Open systematiccaos opened 2 years ago
Hi It barely fits in 64k with the following (DONT USE GIT head, use the release, the git one use bigger smoothed fonts)
to
It builds now within 64kB, not sure it works
Oh wow, thank you for this very fast answer! Actually building and flashing worked, but it is stuck on calibration (not yet sure if it is because of not detecting the button press or really frozen). Anyhow, thank you!
If it is stuck at the end of calibration (i.e. when saving the values to flash) just retry It may work the 2nd time
Actually it is not starting calibration, so it is stuck on the beginning.
Let me have a deeper look, i'll keep you posted
Does the attached binary work for you ? (it is ok for me, but the unit have more than 64kB of flash) You'll have to do the calibration twice, it will fail the first time lnDSO_M3_mod_hstep_72M_64k.elf.gz
Thanks - does not work either. Still the same - I start the unit and it gets stuck on "Connect the probe to ground and press ok". Maybe there's something wrong with my buttons, but I don't think so, because they worked on the genuine firmware.
BTW - where can I get you a coffee? ;-)
Thanks Are you stuck on the message "Connect the 2 crocs and press ok" ? Just in case, the ok button is the one on the right, not the rotary encoder
The message is: "Connect the probe to ground and press ok". I pressed the correct button. :-) Already also tried the otherones.
if you can connect a swd debugger i'd be interested in having the backtrack
I have a STLink v2 attached to it via SWD, so that would be theoretically possible. What kind of backtracking do you need? I am currently not able to step through the program. If you can tell me how to setup debugging, I might also be able to get some steps further on my own and be able to report back to you then.
In short, you need to start pyOcd for example, have a arm aware gdb then do something like arm-none-eabi-gdb target extended-remote :3333 load xxxxxx.elf mon reset b deadEnd r
If it crashes, it should stop at deadEnd If not, do until it stop responding and then CTRL+C and "bt"
pyOcd should detect the stlinkv2 automatically, no configuration needed i think
BTW, i suspect your chip is not a STM32F103, 99% of them have 128 kB of flash even if they only report 64 kB Maybe a remarked CH32F103 ?
Thanks for your help! I just did the steps and it does not seem to crash. So maybe the issue is really related to the button-inputs or sth.

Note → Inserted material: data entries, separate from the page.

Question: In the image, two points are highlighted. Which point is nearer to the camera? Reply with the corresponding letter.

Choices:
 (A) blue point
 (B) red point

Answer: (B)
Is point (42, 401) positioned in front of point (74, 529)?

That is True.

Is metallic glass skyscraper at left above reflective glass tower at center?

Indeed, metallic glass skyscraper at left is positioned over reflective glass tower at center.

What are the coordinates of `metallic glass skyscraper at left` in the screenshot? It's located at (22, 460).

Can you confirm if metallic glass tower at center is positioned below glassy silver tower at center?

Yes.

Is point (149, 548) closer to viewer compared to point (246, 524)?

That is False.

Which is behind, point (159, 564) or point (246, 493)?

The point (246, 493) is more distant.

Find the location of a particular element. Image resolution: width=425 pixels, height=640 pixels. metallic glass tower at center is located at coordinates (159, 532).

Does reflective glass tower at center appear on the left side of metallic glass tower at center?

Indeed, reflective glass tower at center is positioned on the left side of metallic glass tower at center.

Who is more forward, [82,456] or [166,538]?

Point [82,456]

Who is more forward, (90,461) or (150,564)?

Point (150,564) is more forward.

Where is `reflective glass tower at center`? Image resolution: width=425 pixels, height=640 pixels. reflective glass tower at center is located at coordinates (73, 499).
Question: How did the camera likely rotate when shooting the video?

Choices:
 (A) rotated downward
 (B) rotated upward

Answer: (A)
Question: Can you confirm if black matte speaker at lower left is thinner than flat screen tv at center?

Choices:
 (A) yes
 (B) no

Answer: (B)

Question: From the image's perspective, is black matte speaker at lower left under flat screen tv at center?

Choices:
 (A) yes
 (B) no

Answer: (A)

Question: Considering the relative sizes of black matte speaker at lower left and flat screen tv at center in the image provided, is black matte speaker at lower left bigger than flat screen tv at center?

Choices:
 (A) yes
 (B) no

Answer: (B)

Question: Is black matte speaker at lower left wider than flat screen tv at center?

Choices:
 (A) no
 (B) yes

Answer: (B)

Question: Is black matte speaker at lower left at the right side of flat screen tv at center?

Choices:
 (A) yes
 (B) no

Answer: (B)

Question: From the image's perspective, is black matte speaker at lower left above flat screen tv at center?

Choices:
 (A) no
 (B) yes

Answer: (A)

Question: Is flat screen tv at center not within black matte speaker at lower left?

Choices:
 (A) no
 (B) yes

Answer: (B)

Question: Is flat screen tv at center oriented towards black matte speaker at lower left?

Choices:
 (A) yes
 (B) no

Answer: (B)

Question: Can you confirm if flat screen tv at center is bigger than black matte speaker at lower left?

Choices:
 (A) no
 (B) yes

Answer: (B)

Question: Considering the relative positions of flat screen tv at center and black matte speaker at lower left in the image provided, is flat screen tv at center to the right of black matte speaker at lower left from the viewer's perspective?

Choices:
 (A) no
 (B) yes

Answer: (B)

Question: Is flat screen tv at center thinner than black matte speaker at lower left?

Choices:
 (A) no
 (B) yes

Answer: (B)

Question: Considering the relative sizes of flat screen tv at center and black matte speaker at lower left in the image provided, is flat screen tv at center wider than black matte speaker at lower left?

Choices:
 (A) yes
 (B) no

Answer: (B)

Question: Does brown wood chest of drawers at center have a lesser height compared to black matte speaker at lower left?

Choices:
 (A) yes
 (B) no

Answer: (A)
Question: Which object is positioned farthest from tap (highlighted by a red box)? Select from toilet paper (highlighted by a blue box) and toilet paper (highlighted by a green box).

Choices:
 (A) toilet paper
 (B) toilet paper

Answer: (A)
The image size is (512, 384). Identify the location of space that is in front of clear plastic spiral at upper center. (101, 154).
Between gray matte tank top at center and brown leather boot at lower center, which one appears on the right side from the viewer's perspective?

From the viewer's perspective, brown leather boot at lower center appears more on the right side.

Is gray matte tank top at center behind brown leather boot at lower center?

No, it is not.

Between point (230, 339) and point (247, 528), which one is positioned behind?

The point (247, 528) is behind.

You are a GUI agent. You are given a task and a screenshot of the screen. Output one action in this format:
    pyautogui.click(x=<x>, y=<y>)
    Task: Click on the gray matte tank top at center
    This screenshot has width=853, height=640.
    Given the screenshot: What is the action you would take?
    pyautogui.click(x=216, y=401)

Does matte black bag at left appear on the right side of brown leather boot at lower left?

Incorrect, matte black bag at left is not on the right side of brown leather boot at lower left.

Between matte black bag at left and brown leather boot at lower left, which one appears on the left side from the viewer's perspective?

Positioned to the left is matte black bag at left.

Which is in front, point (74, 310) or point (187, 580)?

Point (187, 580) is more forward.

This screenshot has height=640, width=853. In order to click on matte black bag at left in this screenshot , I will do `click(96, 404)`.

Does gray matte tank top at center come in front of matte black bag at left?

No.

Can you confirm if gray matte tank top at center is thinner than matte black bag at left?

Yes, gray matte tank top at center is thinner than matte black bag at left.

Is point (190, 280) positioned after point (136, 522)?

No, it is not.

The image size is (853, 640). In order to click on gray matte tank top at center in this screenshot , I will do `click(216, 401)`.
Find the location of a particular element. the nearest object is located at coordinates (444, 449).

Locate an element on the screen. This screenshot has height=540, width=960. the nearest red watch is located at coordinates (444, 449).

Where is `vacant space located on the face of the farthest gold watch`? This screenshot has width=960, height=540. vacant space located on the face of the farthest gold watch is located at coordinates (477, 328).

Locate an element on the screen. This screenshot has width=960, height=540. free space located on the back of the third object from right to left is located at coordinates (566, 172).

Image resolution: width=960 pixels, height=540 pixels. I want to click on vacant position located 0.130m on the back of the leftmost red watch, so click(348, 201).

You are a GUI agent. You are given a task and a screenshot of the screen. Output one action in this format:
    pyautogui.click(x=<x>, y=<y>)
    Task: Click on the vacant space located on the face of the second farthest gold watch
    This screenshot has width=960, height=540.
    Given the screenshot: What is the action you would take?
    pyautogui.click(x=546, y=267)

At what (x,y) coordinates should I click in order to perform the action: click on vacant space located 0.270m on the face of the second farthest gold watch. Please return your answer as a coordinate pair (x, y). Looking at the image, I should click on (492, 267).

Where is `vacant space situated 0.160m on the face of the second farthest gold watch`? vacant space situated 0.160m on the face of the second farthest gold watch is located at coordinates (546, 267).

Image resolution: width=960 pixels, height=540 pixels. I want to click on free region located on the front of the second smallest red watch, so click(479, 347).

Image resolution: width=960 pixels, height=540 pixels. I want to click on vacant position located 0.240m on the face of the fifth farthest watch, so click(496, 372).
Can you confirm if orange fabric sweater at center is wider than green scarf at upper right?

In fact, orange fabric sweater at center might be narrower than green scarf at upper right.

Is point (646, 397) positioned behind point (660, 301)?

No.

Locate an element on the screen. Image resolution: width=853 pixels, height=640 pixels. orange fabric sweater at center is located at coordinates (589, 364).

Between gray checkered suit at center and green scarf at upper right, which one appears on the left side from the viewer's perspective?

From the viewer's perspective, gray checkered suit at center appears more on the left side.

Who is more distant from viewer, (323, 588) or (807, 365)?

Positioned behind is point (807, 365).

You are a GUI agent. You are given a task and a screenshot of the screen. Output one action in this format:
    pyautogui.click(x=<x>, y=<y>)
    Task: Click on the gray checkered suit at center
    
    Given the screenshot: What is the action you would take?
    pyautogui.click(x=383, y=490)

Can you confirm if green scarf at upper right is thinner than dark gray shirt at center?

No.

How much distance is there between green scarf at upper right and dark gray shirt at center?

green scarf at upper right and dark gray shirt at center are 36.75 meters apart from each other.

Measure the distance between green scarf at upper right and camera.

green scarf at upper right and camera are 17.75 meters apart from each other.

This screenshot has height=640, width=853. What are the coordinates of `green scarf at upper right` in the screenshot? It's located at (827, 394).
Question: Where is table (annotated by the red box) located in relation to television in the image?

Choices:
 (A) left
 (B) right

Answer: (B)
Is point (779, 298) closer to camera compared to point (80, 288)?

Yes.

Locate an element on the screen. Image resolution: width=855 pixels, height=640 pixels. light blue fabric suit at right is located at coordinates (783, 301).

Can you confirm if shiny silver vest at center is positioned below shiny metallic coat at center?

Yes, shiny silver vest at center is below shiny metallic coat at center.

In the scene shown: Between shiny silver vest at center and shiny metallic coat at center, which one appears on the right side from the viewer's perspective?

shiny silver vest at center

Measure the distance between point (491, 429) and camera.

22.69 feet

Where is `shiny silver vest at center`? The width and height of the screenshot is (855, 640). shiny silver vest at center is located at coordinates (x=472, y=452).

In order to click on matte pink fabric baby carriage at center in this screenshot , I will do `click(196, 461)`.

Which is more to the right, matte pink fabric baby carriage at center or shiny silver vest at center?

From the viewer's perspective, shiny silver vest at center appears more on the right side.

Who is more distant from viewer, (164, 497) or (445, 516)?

Reading symbols from lnDSO_M3_mod_hstep_72M.elf... Note: automatically using hardware breakpoints for read-only addresses. (gdb) r The program being debugged has been started already. Start it from the beginning? (y or n) y Starting program: /home/caos/workspace/lnDSO150/build/lnDSO_M3_mod_hstep_72M.elf
You are right indeed, it appears to be a CH32F103 after looking closer to the hardware. They seem to have even remarked the chip on the hardware, but so badly you can still see the original markings... Holy crow....
Ok, I just removed the calibration on start and can now confirm that the firmware is not stuck but buttons "ok" and "trigger" do not work on this particular board. The encoder is also not working (wired to pb14 + pb15).
i bought a ch32 based bluepill on amazon, it may help.
I bought the original oscilloscope kit now - may help too. But would really love to make this work. I think I will tinker around with it on the weekend again.
The portB bus is shared between the screen and the keys. As a result the code is NOT using interrupts for key presses but poll the GPIO every 10ms or so. (i.e. take the bus, read value, releases the bus for the screen to use) So it is probably just a small difference around the GPIOS management Google translate did manage to translate the CH103 pdf from chinese to english
So the CH103 i bought turned out to be a genuine STM3F103 You cannot even trust the fakers nowadays
I added an option on git/head so you dont have to change anything cmake -DUSE_SMALLFOOTPRINT=True .. It uses 98% of the flash but it fits (still double check mcuSelect is set to arm/cortex m3, i change it often)
Thank you - I will try this later.
Hi I've received the real CH32F103 bluepill boards Are you 100% sure the problem is not coming from the flash ? The GPIO seems to be 100% the same as the STM32 / GD32 chips, but the flash programming IS different
Bought a DSO150 clone, the bottom line problem is that they connected the "OK" and "Trigger" button to other pins That's why the "Ok" button was not working.
Building with -DUSE_SMALLFOOTPRINT and -DUSE_FNIRSI_BUTTON yields a working binary for the FNIRSI style clones
Prebuilt binaries available here : https://github.com/mean00/lnDSO150/issues/3
Hi,
first of all - I love this project! It really improves the UI and overall look and feel of the DSO. Do I have any chance to get it small enough to fit my STM32F103C8? With picolibc I manage to get it as low as 66kB. Do you have any idea how I could improve or compress anywhere?